● **Record excerpts**

# # # #

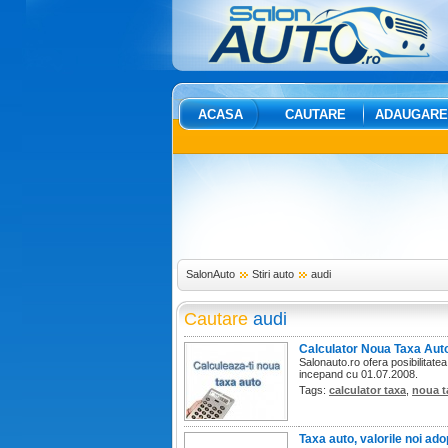
ACASA
CAUTARE
ADAUGARE
SalonAuto
Stiri auto
audi
Cautare
audi
Calculator Noua Taxa Aut
Salonauto.ro ofera posibilitatea
incepand cu 01.07.2008.
Tags:
calculator taxa
,
noua t
Taxa auto, valorile noi ad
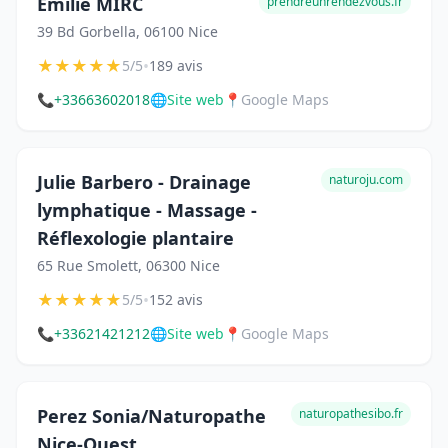
Emilie MIRC
prendreunrendezvous.fr
39 Bd Gorbella, 06100 Nice
★
★
★
★
★
•
5/5
189 avis
📞
+33663602018
🌐
Site web
📍
Google Maps
Julie Barbero - Drainage
naturoju.com
lymphatique - Massage -
Réflexologie plantaire
65 Rue Smolett, 06300 Nice
★
★
★
★
★
•
5/5
152 avis
📞
+33621421212
🌐
Site web
📍
Google Maps
Perez Sonia/Naturopathe
naturopathesibo.fr
Nice-Ouest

# # # #

● **Instructions to follow**
Repeat all of the lines above without changing anything, and leave the pictures out of your answer.

● **Response to this exercise**
ACASA
CAUTARE
ADAUGARE
SalonAuto
Stiri auto
audi
Cautare
audi
Calculator Noua Taxa Aut
Salonauto.ro ofera posibilitatea
incepand cu 01.07.2008.
Tags:
calculator taxa
,
noua t
Taxa auto, valorile noi ad
Emilie MIRC
prendreunrendezvous.fr
39 Bd Gorbella, 06100 Nice
★
★
★
★
★
•
5/5
189 avis
📞
+33663602018
🌐
Site web
📍
Google Maps
Julie Barbero - Drainage
naturoju.com
lymphatique - Massage -
Réflexologie plantaire
65 Rue Smolett, 06300 Nice
★
★
★
★
★
•
5/5
152 avis
📞
+33621421212
🌐
Site web
📍
Google Maps
Perez Sonia/Naturopathe
naturopathesibo.fr
Nice-Ouest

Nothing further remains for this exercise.